Lately I have also been using LLMs as editors: I feed one the entire source text and the draft translation, and I ask for suggestions for corrections and improvements to the translation. I adopt the suggestions I like, and then I run the revised translation through another LLM with the same prompt. After five or six iterations, I do a final read-through of the translation to make sure everything is okay.

My guess is that using LLMs like this cuts my total translation time by close to half while raising the quality of the finished product by some significant but difficult-to-quantify amount.

This process became feasible only after ChatGPT, Claude, and Gemini got longer context windows. Each new model release has performed better than the previous one, too. I’ve also tried open-weight models, but they were significantly worse for Japanese to English, the direction I translate.
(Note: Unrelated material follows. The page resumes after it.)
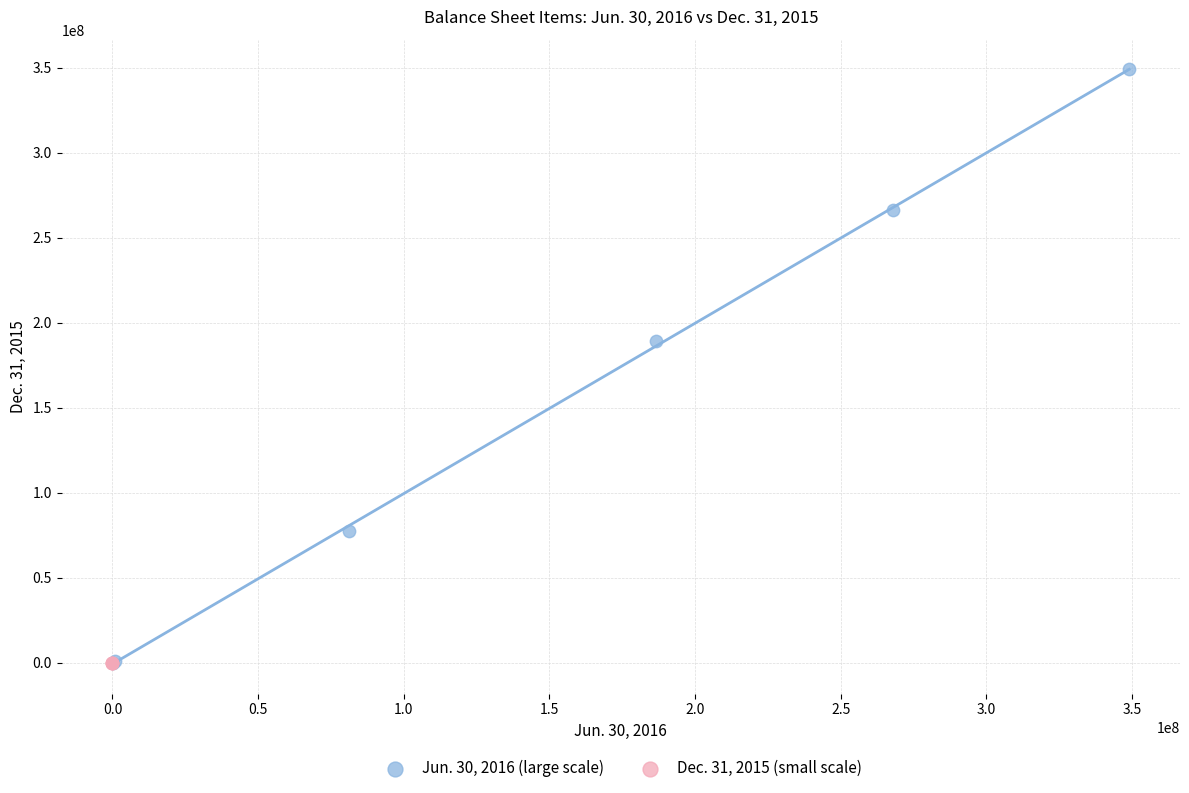

Which series has the widest spread of Y values?

Jun. 30, 2016 (large scale)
Although I am not a software developer, I’ve been following the debates on HN about whether or not LLMs are useful as coding assistants with much interest. My guess is that the disagreements are due partly to the different work situations of the people on both sides of the issue. But I also wonder if some of those who reject AI assistance just haven’t been able to find a suitable interactive workflow for using it.

> While I’m doing that, I sometimes encounter a word or phrase that just doesn’t sound right to me but that I can’t think how to fix. In those cases, I give the LLMs the original and draft translation and ask for ten variations of the problematic sentence. Most of the suggestions wouldn’t work well, but there are usually two or three that I like and that are better than what I could come up with on my own.

Yes, coming up with variations that work better (and hit the right connotations) is what I used the machine for, too.